Demonstration Session

Thursday, August 4, 2016

11:30am – 12:30pm

Nathaniel Bryant, Beekeeper Group

Beekeeper Group’s lead videographer will guide you through the production process of capturing engaging constituent testimonial videos. Learn how to find and prepare your talent, get the right equipment, set up a makeshift studio in any location, film and then edit.

Have feedback on this session? We’d love to hear it! Submit it here.

Background

If you are working with a vendor or producing on your own, there are several things to keep in mind when creating videos for your organization. The most important topics to keep in mind are pre-production need, lighting needs, audio techniques, and post-production planning. It is also important to keep the cost, quality and content strategy elements in mind when shooting.

Pre-production

Initial Preparation

  • Ask who is your audience? Why are you making the video? How will it be delivered? Through social?

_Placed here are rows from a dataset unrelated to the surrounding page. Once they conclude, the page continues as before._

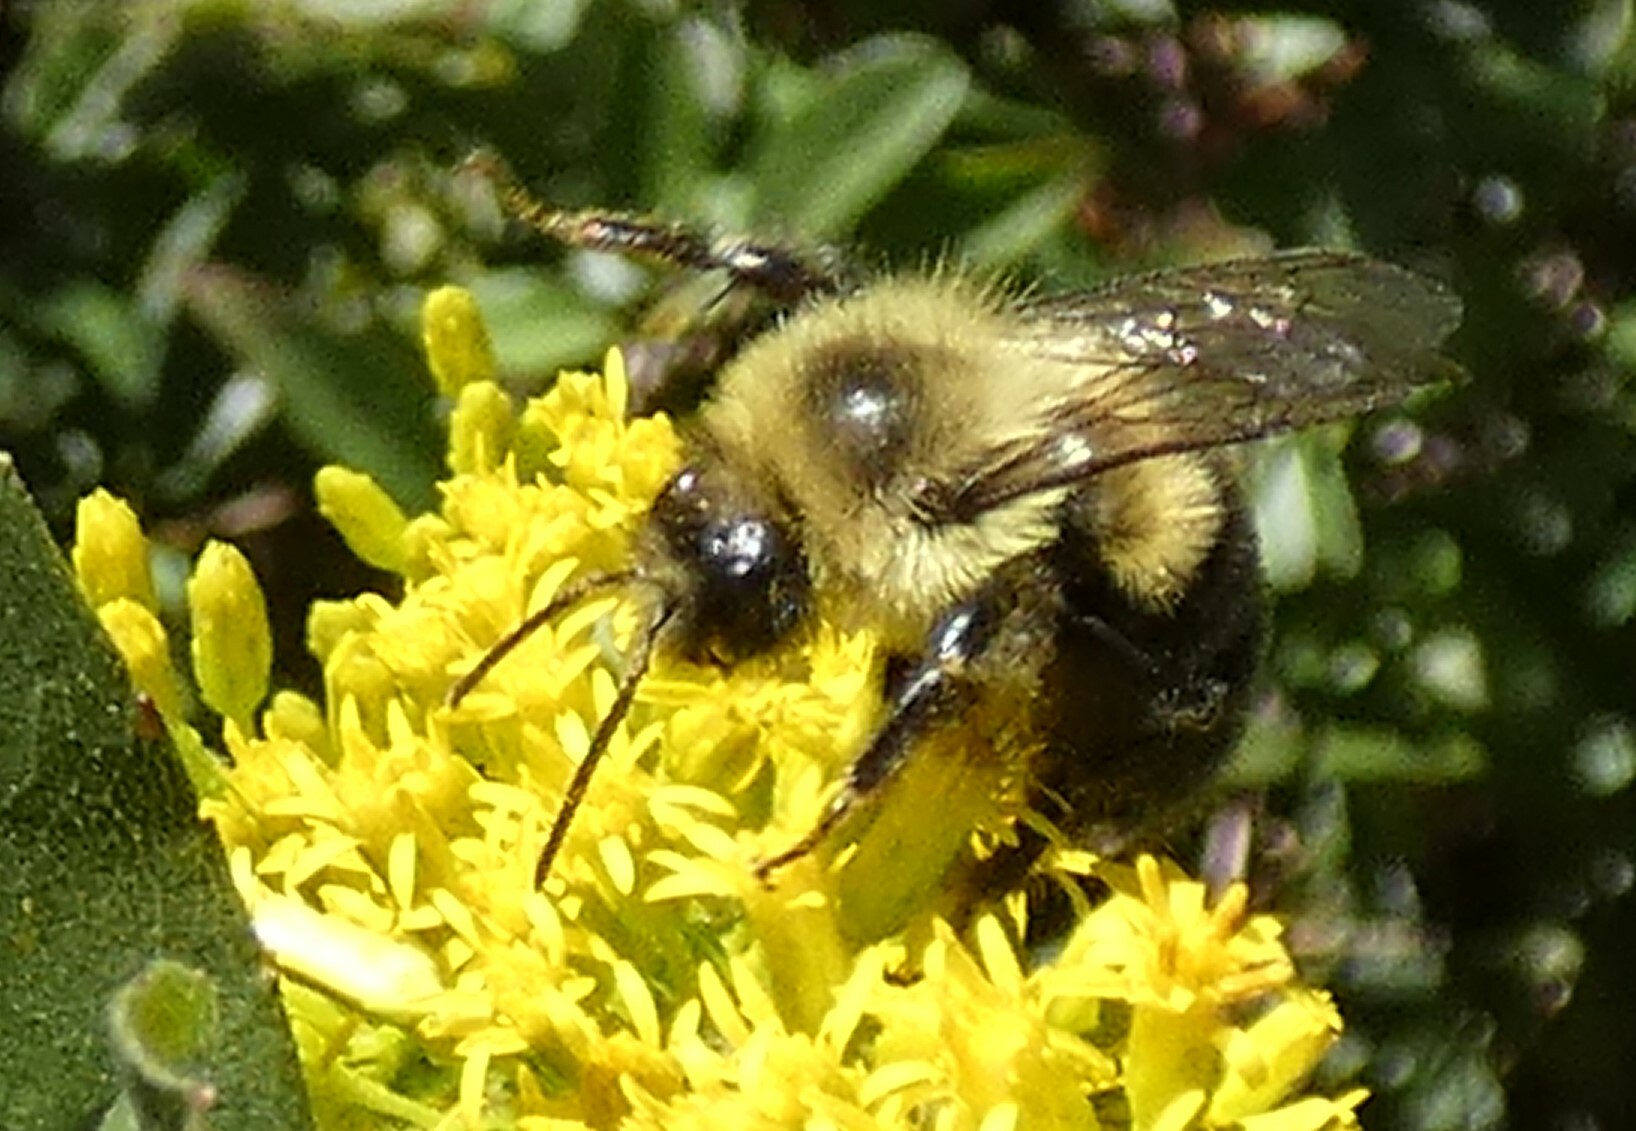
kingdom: Animalia
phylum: Arthropoda
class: Insecta
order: Hymenoptera
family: Apidae
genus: Bombus
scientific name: Bombus impatiens
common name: Common eastern bumble bee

On an email campaign?
    • All of these questions will factor into what your production needs are, who needs to be shooting, where you should share your content?
    • Think about where it will go, who’s going to see it, what they will be looking at it on?
  • Those first five seconds of your video (what people see when scrolling through a feed) are the most important part of your video.

Budget

  • This will influence everything – the icons you use, the music, the graphics, etc. all are centered around this.
  • Fit the needs of your budget

Scripting

  • Get your message solid. It will evolve and change, that’s not a problem. Just make sure that everyone is on the same page. This will help everything involved in the next few phases.
  • Make sure that your internal stakeholders are primed with the message and goals of the video to ensure that there are no hang-ups along the way. This will benefit you along the way.

Production

  • Audio is more important than visual quality. Bad audio will take people out of a video experience. Ensure that the video is quality.

Tools of the Trade

There are several different options for cameras and equipment pieces to use for constituent videos. Feel free to reach out to Beekeeper Group for additional options.

  • Lenses: The C100 Canon Lens provides a more cinematic look. (21-105mm range)
  • Microphones: Roadie/Shotgun Mic – it picks up what’s right in front of it, but not around it. Most constituent videos will only need this type of mic.
  • Camera Type: DSLRs are great for both video and stills. Note: DSLRs have bad audio, so you will need to adjust accordingly.
  • GoPros: Good for livestreaming and shooting along with your phone.
  • Tripods: Use a tripod in order to assume more control in your shot. Keep the frame consistent if you are shooting several individuals at once by using a tripod.

Shooting

Rule of Thirds…

  • Put your subject in the four bottom or top most right or left portions of the screen.
    • For constituent videos, use the top two in order to maximize the space in the frame.
  • Make sure that the subject does not look too far to the side for indirect addresses.
  • When you do multiple interviews, make sure to keep everyone balanced. Put some people on the left and some people on the right. Don’t put everyone on one side.

Lighting Rules

  • Do not put a person right next to the wall. Bring them off the wall. You do not want the wall to compete with the person.
  • Do not put plants in the frame. Keep distracting patterns out of the frame.
  • Note: Some lights can use a “diffusor” or “air box”

Side note: You should definitely use an external monitor for shooting to ensure that the lighting options look aesthetically pleasing. Use an HDMI enabled camera along with a laptop that has an HDMI port to check your footage during the shoot.

Available Light

  • Use available light when you are in a situation where you cannot use lighting equipment.
  • Avoid Backlighting – don’t have put your subject in front of the light.
  • Use the available light and make them partially or full face the light

When you are out of doors.

  • Avoid direct sunlight. Use something to diffuse the light.
  • Bounces/reflectors work well for this purpose.
  • If you don’t have a reflector, find a shady place to shoot in order to avoid the exposure.

Microphone Placement People

  • When wiring someon someone
    • Make sure that the wire is not exposed.
    • Don’t worry about placing the mic close to the mouth of the individual; the sternum make the sounds so there’s no need to worry about proximity.
    • Have it pinned to their top with the wire coved and placed in their pockets.

When using a Step & Repeat

  • Do not put your subject right next to the banner
  • Place the subject next to it and move slightly forward in order to find the best balance in banner and focus.

Post Production

  • Recommendations for Editing Platforms.
    • Adobe Premiere is great for both beginners and experts.
    • Note: Premiere and AVID are the industry standards for video editing.
  • Will you be:
    • Layering in music?
    • Adding in graphics?
    • Sound effects?
    • Additional items
  • Typical Constituent Layout
    • Bumper Slide
    • Advocate Interview Footage
    • CTA Content
    • Bumper Slide

Notes for Post Production

  • Make sure that you get your soundbites correct – verbatim.
  • File management is important – make sure that you back up your footage.
  • Dropbox, Box, Vimeo and other are good resources to back up your content.
  • External hard drives are also a good resource to invest in but should not be your only option for saving footage.